GOAL
Write out each line from the one holding "class: Magnoliopsida" through the last line of the items below, both ends included. Leave the pictures out of your copy.

********

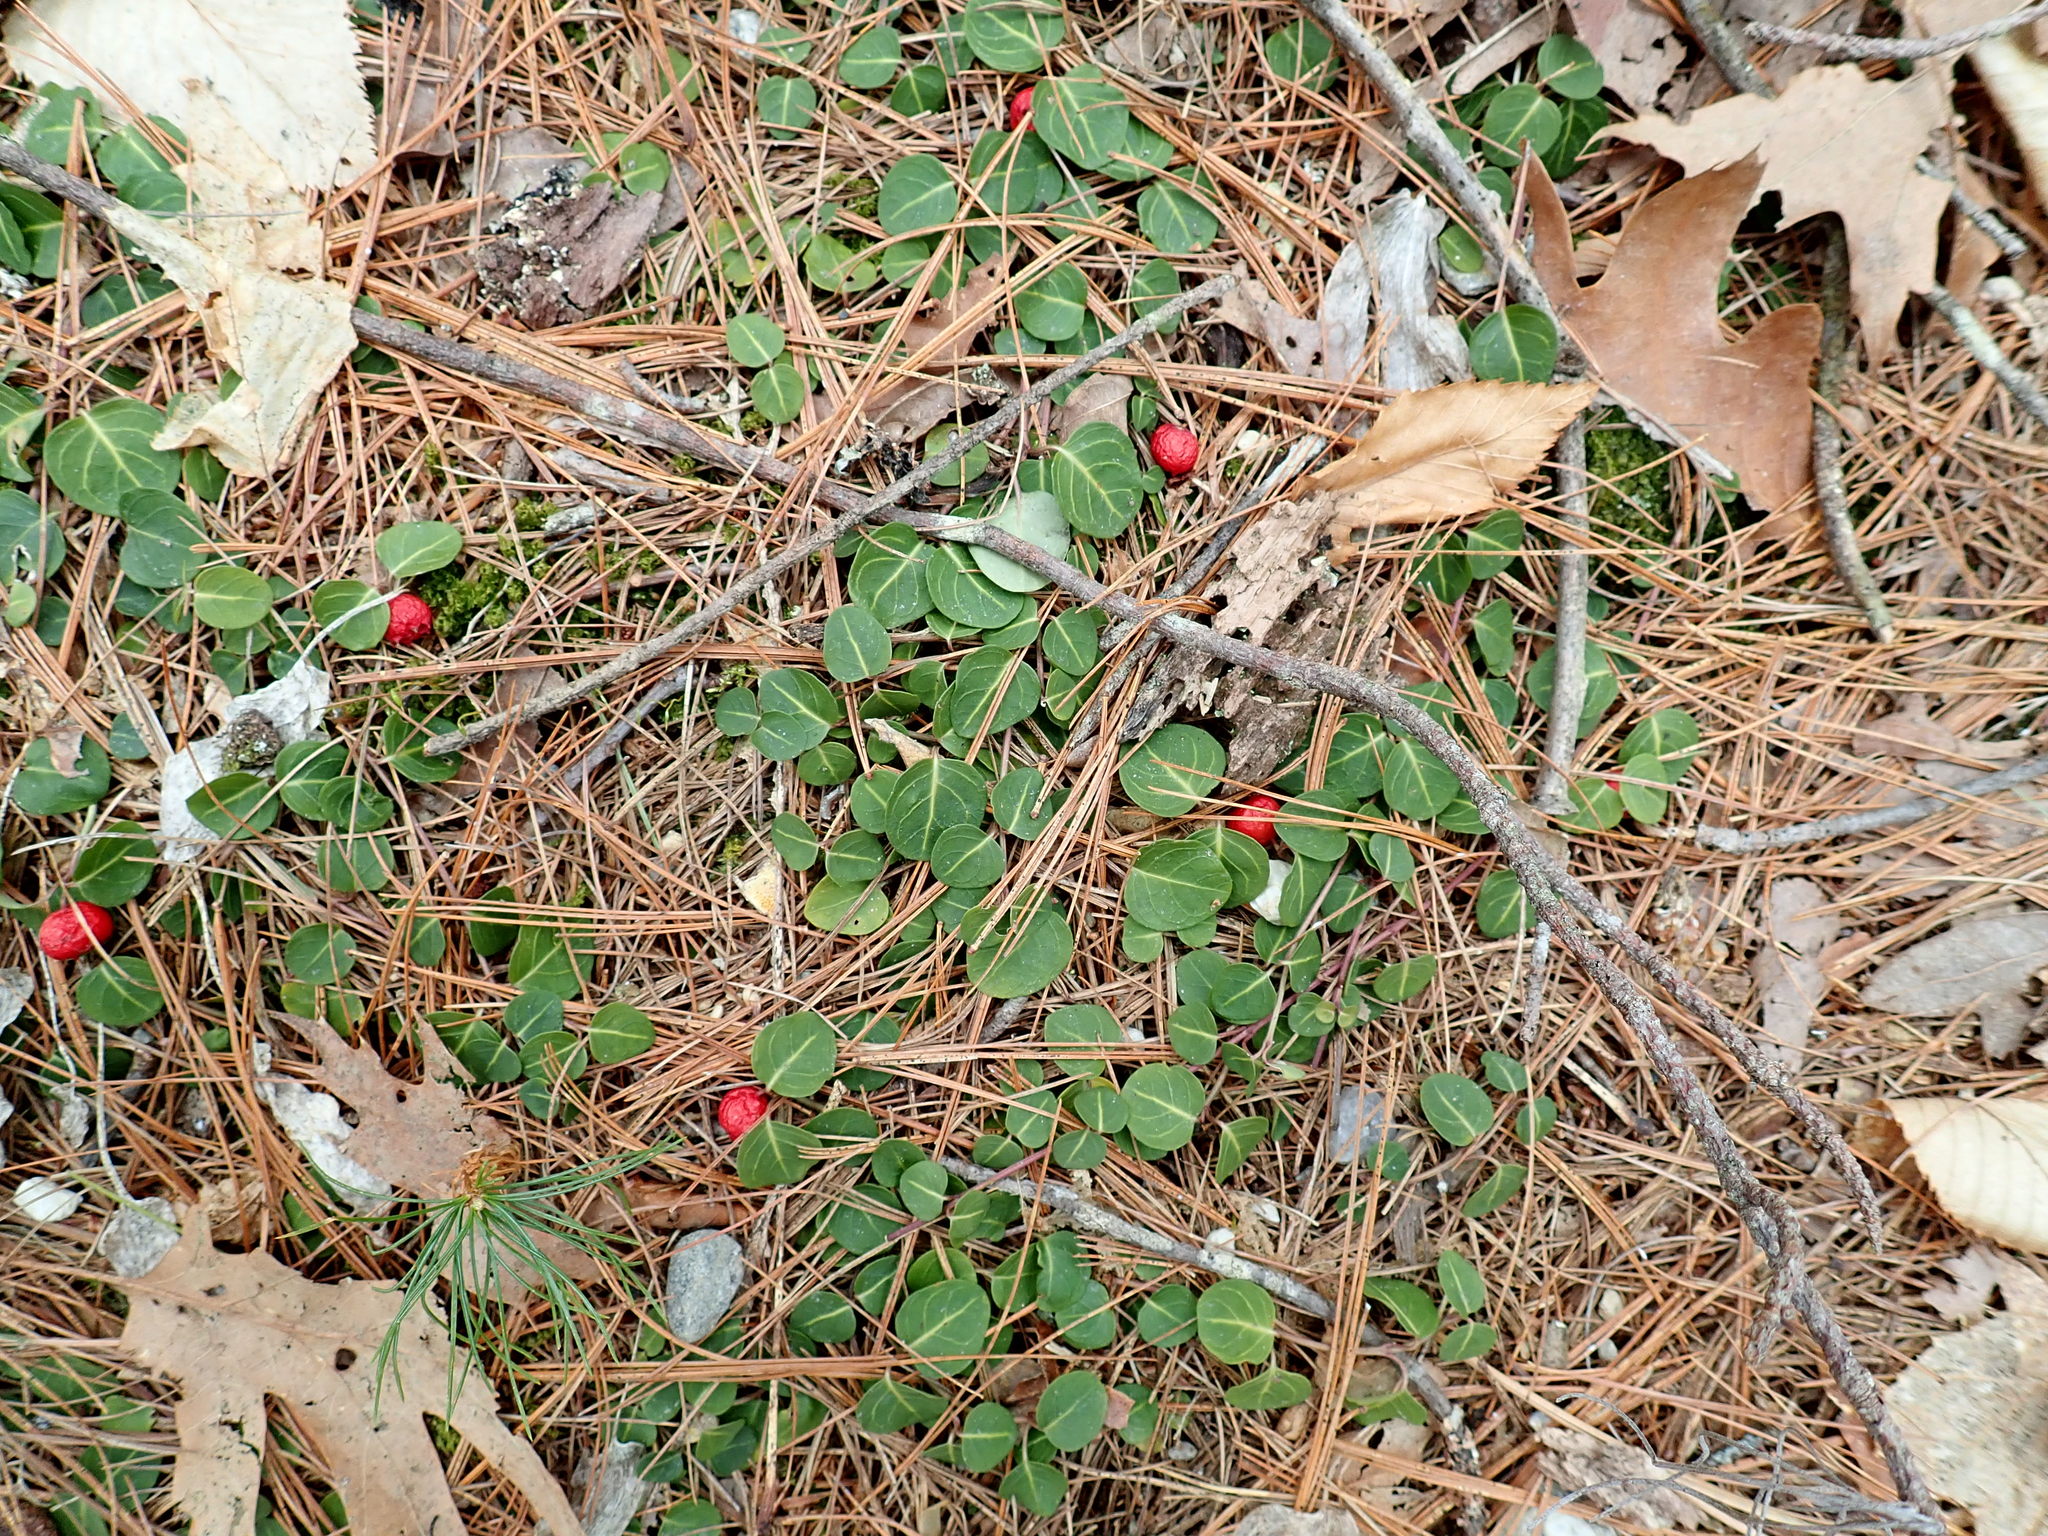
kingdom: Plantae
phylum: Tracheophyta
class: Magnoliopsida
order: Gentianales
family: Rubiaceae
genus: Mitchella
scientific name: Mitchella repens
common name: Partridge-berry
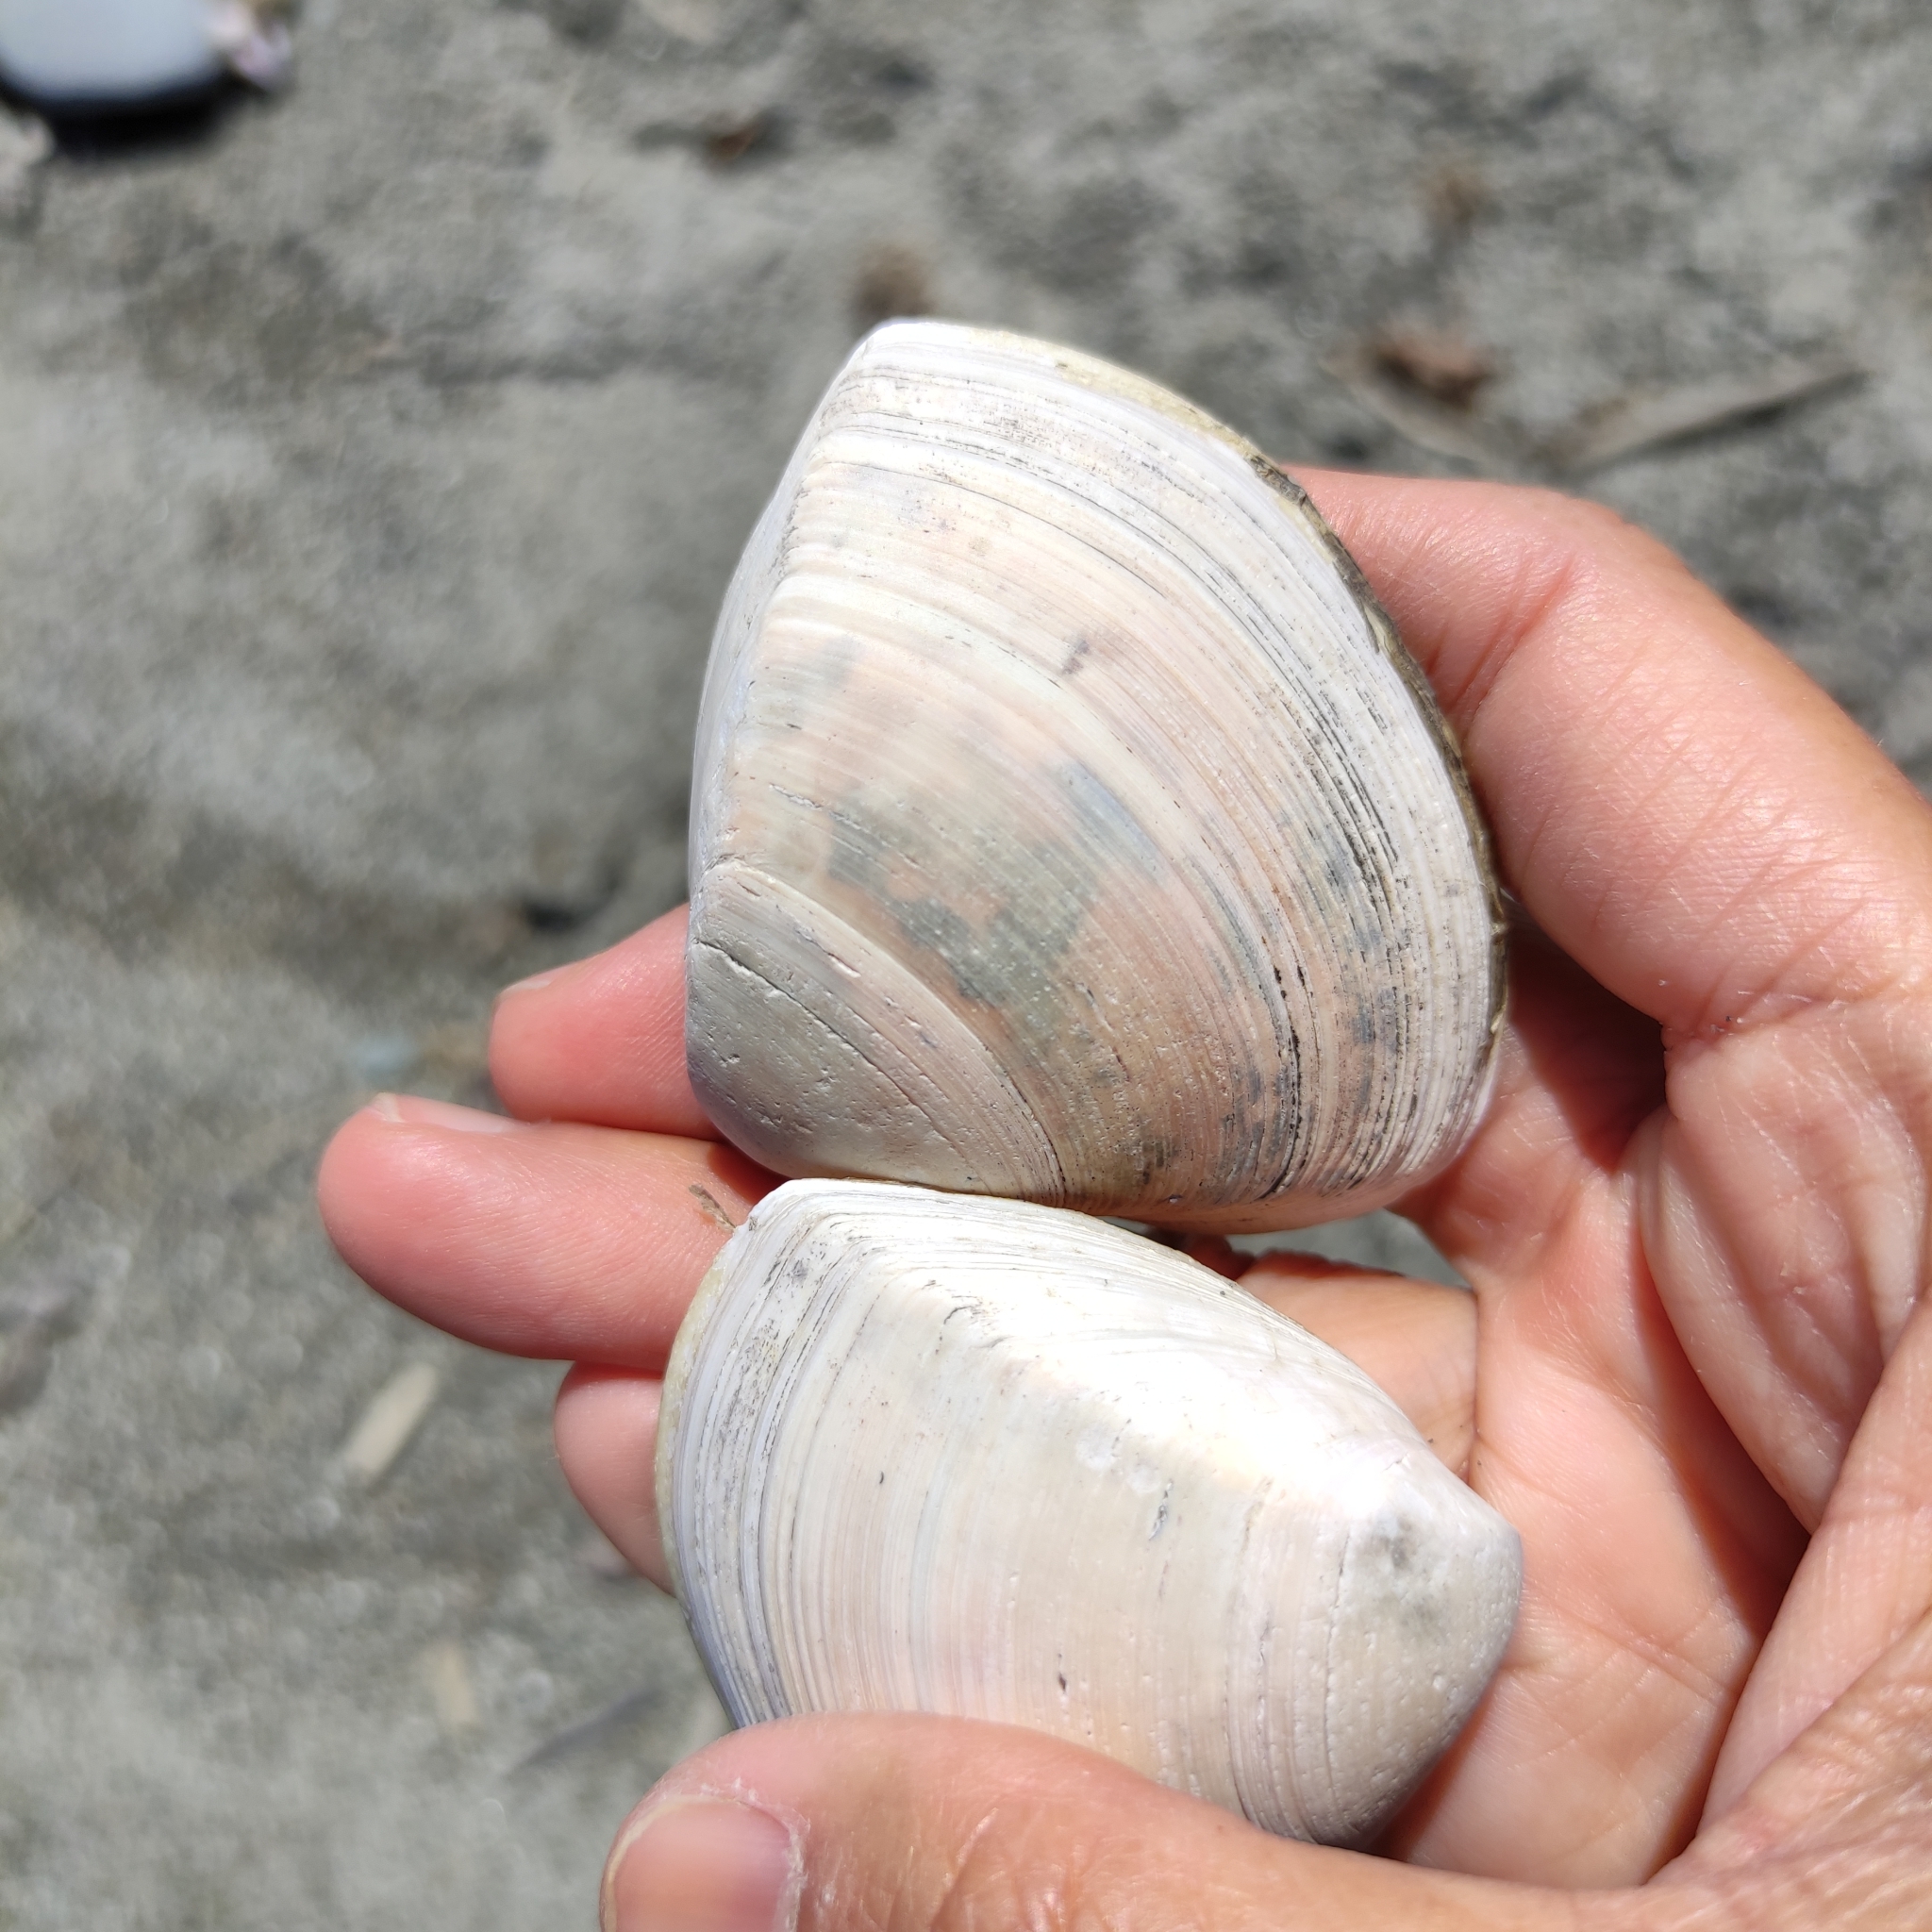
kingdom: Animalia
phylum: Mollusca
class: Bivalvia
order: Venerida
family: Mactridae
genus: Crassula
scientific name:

********

SOLUTION TO THIS PROBLEM
class: Magnoliopsida
order: Gentianales
family: Rubiaceae
genus: Mitchella
scientific name: Mitchella repens
common name: Partridge-berry
kingdom: Animalia
phylum: Mollusca
class: Bivalvia
order: Venerida
family: Mactridae
genus: Crassula
scientific name:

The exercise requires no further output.